PASSAGE FOR REVIEW:
■ ■ ■

GUIDELINES FOR CONTRIBUTIONS
Revised January 2012
Submit your article electronically at http://mc.manuscriptcentral.com/has. Please follow the instructions for creating an account. Then the system will walk you through a step-by-step process for manuscript submission.
Manuscripts should be prepared using the ASA Style Guide (2nd ed., 1997). All pages must be typed, double-spaced (including notes and references), on 8-1/2 by 11 inch white paper. Margins must be at least 1 inch (i.e., line length must not exceed 6-1/2 inches). Please use 12-point Times New Roman font.
Humanity & Society Articles and essays may be any length from short reports (e.g., 10 to 20 pages), to full-length articles (e.g., 30 to 40 pages), to historical papers (e.g., 30 to 60 pages). H&S Comments/Replies should not exceed 10 pages. Send Comments/Replies directly to the H&S office – H&S does not require that Comments/Replies first be sent to article authors.
Sections in a manuscript may include the following (in this order): (1) Title page, (2) Abstract, (3) Personal Reflexive Statement(s), (4) Text, (5) Notes, (6) References, (7) Tables, (8) Figures, and (9) Appendices. They must include (in this order): Title page, Abstract, Personal Reflexive Statement(s), and Text.
1. Title page. Please include the following:
- Full article title
- Acknowledgments and credits
- Each author’s complete name and institutional affiliation(s)
- Grant numbers and/or funding information
- Corresponding author (name, address, phone/fax, e-mail)
2. Abstract. Print the abstract (150 to 200 words) on a separate page headed by the full article title. Omit author(s)’s names.

■ ■ ■

EXERCISE DATA:
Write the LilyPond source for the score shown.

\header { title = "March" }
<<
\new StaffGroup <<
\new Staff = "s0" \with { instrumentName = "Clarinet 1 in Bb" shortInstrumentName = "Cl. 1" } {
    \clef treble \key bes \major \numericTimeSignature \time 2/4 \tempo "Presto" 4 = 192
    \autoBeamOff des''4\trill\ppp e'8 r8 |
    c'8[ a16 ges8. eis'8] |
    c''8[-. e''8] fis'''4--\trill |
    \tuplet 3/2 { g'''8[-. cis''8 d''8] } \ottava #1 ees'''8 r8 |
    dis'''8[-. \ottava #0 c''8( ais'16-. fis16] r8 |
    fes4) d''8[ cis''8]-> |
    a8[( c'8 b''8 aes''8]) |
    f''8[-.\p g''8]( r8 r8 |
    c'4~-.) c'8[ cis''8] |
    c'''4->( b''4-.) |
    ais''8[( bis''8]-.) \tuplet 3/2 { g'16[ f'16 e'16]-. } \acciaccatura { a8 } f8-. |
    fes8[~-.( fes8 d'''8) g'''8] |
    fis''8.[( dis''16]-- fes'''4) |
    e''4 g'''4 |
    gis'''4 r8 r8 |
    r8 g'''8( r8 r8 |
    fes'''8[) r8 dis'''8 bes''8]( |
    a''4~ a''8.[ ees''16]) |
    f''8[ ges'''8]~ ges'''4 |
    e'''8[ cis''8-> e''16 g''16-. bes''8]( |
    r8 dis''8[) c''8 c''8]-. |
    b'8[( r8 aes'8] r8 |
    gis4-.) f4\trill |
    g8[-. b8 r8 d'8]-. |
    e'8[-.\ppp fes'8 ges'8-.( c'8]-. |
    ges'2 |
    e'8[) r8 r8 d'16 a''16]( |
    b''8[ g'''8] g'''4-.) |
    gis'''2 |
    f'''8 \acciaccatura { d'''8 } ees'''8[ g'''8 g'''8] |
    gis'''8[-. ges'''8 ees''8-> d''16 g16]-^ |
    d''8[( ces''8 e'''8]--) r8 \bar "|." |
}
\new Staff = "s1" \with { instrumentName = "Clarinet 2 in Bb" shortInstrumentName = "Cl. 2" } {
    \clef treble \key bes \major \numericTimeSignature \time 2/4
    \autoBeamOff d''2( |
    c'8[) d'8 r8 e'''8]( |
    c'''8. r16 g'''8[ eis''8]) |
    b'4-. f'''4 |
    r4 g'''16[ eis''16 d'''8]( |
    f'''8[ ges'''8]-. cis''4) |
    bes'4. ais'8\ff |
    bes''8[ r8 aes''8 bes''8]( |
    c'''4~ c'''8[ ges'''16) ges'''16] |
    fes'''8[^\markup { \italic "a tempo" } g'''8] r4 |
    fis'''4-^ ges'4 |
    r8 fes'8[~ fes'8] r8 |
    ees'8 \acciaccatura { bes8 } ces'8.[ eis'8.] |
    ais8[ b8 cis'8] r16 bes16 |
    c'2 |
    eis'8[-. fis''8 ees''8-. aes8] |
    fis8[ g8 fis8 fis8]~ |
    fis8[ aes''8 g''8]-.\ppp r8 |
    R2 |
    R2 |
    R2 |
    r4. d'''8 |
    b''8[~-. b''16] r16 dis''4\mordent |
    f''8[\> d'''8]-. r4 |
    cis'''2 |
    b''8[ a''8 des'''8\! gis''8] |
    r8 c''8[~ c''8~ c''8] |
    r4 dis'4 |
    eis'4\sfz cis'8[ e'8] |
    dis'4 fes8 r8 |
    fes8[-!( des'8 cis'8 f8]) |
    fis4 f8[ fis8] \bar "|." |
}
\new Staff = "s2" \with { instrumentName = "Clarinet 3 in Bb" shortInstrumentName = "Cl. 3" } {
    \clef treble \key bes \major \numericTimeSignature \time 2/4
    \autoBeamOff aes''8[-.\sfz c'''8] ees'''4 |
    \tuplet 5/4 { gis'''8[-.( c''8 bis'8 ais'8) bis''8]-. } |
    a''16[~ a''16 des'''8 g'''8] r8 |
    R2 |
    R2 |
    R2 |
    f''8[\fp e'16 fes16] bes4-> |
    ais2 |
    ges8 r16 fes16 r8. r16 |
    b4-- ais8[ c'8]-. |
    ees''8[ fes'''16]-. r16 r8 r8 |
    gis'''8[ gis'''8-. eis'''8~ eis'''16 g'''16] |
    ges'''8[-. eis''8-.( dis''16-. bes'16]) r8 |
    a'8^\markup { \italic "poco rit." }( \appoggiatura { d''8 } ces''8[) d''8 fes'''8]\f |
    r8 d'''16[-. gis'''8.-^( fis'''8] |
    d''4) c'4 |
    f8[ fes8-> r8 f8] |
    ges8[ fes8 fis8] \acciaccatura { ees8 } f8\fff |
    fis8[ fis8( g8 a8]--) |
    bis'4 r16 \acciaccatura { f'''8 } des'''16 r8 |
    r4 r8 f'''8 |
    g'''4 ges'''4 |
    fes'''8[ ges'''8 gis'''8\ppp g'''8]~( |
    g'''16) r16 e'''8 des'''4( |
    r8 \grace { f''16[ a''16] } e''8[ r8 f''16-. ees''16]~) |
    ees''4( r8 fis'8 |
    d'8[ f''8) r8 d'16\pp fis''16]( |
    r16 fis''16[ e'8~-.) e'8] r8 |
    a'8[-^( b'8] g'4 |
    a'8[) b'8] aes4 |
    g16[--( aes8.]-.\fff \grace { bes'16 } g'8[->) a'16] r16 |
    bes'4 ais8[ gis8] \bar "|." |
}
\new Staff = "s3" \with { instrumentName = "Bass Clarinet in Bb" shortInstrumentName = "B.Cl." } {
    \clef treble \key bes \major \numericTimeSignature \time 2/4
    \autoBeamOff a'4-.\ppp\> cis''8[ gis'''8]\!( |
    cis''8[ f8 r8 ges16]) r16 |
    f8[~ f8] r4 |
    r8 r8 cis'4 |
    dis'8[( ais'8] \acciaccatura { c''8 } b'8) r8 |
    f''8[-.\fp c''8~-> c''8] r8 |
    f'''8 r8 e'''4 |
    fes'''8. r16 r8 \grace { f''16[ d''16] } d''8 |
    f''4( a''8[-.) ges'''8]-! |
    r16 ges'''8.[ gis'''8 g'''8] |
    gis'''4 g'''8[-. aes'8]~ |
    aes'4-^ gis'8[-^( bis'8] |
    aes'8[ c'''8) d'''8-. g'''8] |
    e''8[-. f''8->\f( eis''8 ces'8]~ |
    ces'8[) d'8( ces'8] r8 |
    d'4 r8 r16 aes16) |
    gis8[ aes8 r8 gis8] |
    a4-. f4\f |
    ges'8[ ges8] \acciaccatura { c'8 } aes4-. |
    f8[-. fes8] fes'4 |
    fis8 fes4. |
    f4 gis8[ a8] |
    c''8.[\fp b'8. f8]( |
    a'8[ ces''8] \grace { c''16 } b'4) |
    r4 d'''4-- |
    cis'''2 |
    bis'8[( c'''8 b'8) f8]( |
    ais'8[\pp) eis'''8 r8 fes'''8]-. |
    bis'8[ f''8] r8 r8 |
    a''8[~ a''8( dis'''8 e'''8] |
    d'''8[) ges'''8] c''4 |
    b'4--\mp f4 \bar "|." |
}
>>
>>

■ ■ ■

TASK PROMPT: Can you copy, word for word, the part of the submission guidelines that opens with "Sections in a" and closes with "Statement(s), and Text."?

SOLUTION TO THIS TASK:
Sections in a manuscript may include the following (in this order): (1) Title page, (2) Abstract, (3) Personal Reflexive Statement(s), (4) Text, (5) Notes, (6) References, (7) Tables, (8) Figures, and (9) Appendices. They must include (in this order): Title page, Abstract, Personal Reflexive Statement(s), and Text.